» **Tasks to perform**
a - Would you restate the guest post on ecological education from "What stories are" up to and including "as keystone species.", substituting "natural world" for "living world"?
b - Can you carry the guest post on ecological education forward from the point where it stops?

[begin Extract to read]

A guest post by Carine Gibert, May 2026
The Earth breathes.
So do we.
We are teaching the next generation to understand ecosystems.
What if we taught them to help shape them and listen to the land?
There is no shortage of data on biodiversity loss, climate disruption, or ecological degradation.
Our educational systems have become remarkably skilled at transferring knowledge. Many students can name ecosystems, chart carbon cycles, and understand the science of climate change. This foundation is vital. But there’s an invitation to go deeper—to bridge knowing with feeling. To awaken the visceral understanding that Earth is not a backdrop to human life but the very condition of it.
This gap between knowing and feeling holds tremendous possibility. It is the space between one who understands climate systems and one who is moved to shape them, heal them, regenerate them. The difference between sustainability as a topic and ecological consciousness as a way of being.
What stories are we passing down about our relationship with the living world?
Human wellbeing and ecological wellbeing have never been separate. At Grounded In Motion, we work with leaders and schools ready to explore this shift. Not by abandoning their existing work and efforts, but by weaving interdisciplinary approaches that acknowledge ecological challenges while co-creating pathways toward regeneration. Where learning awakens reverence for the living world. Where both students and educators embody their role as a regenerative species.
More than that: as keystone species.

In ecology, keystone species are organisms whose presence fundamentally shapes entire ecosystems. Beavers engineer wetlands. Wolves restore rivers. Sea otters protect kelp forests. Remove the keystone, and everything transforms.

[end Extract to read]
[begin Extracted information]

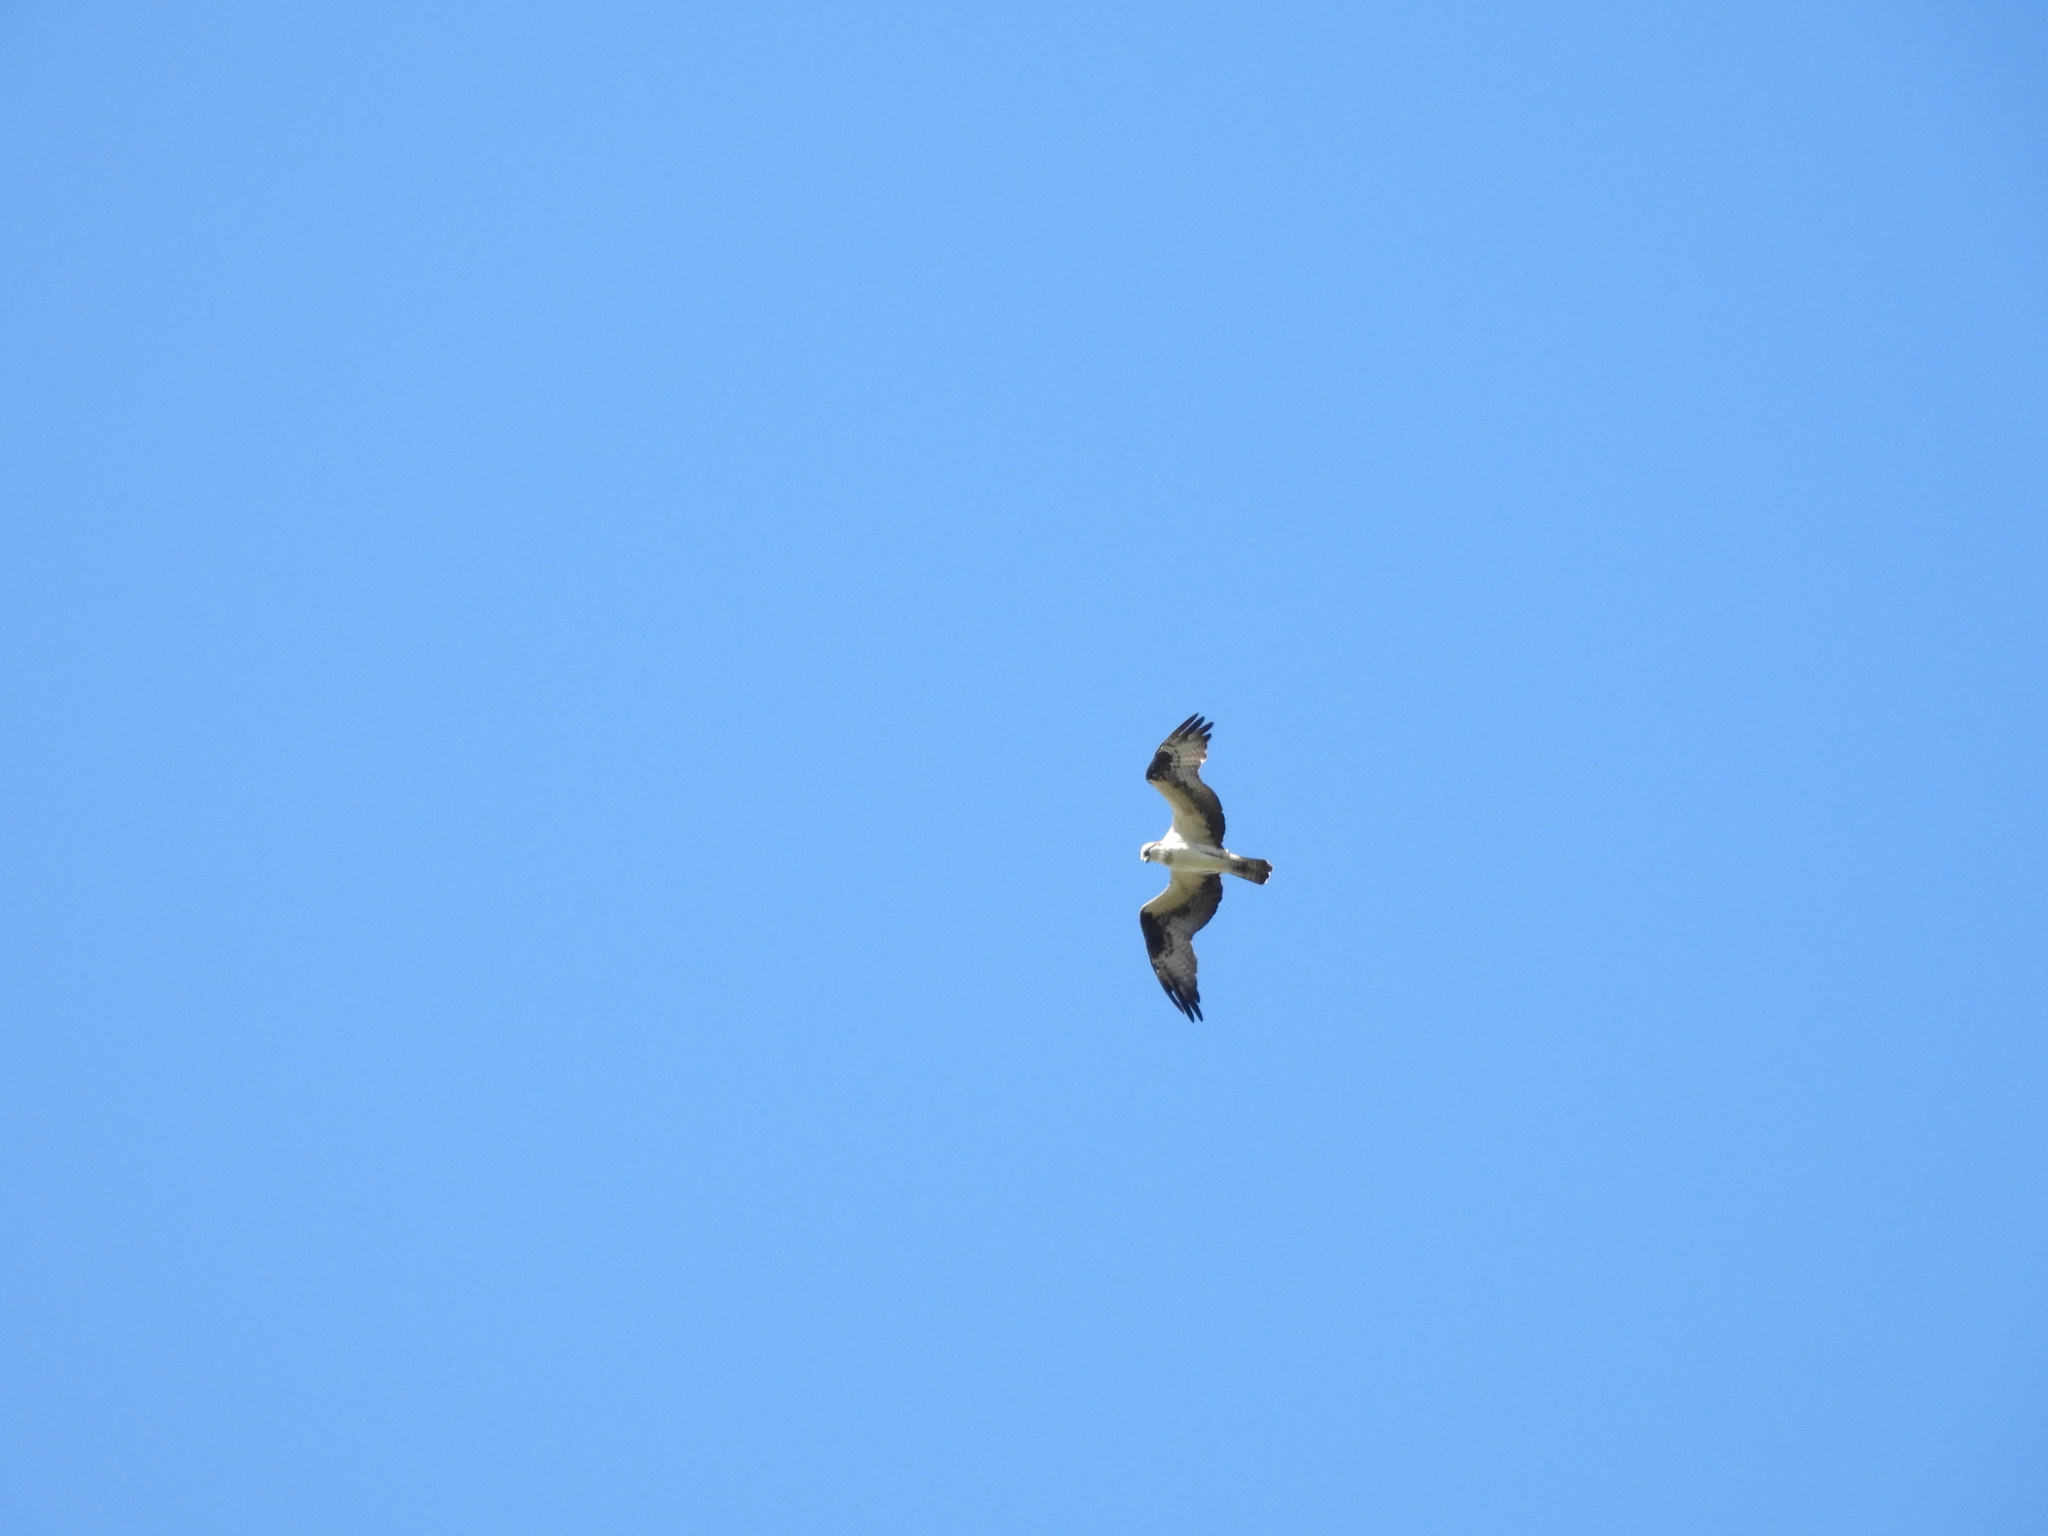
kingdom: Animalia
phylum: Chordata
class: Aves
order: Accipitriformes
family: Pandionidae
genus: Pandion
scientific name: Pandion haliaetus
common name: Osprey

[end Extracted information]

» **Solved problems**
a -
What stories are we passing down about our relationship with the natural world?
Human wellbeing and ecological wellbeing have never been separate. At Grounded In Motion, we work with leaders and schools ready to explore this shift. Not by abandoning their existing work and efforts, but by weaving interdisciplinary approaches that acknowledge ecological challenges while co-creating pathways toward regeneration. Where learning awakens reverence for the natural world. Where both students and educators embody their role as a regenerative species.
More than that: as keystone species.

b -
Our choices ripple through soil, air, water, and countless lives. We reshape biomes with what we grow, build, protect, and restore.
Imagine if students understood this power not as burden, but as profound invitation.
When young people see themselves as keystone caregivers—conscious architects of thriving ecosystems—something shifts. Climate anxiety transforms into agency. Ecological grief becomes creative fuel. They stop asking “Can one person make a difference?” and start asking “What future am I helping to build?”
This is the story we pass down.
The work carries important nuance. We honor Indigenous peoples in their full identity while helping all students rediscover their own indigeneity to Earth. We recognize that land speaks in myriad languages. That the more-than-human world belongs in our circles of decision making.
What we witness in classrooms is hope. Renewed joy for what is possible. Students shifting from doom toward empowerment. Educators finding fresh purpose in bridging science with poetry, intellect with care.
It is an invitation to institutional evolution—one that recognizes human flourishing and ecological flourishing as inseparable.
The Earth has always sustained us. What becomes possible when the next generation understands their power to sustain it back?

Carine Gibert is the founder and lead facilitator of Grounded-in-Motion, an initiative that merges art, science, and contemplative practice to foster ecological consciousness and human-earth connection. Based in New York, she facilitates embodied learning experiences, designed to help communities process biodiversity loss and build climate resilience.
Carine will be speaking at our Interbeing Assembly: Live event for School Leaders in the MSB Community alongside Dr. Zoe Badcock on Thursday September 17th at 10.30 BST. If you would like to join this small conversational group, send us a note at hello@makingstuffbetter.com and we will happily share an invitation.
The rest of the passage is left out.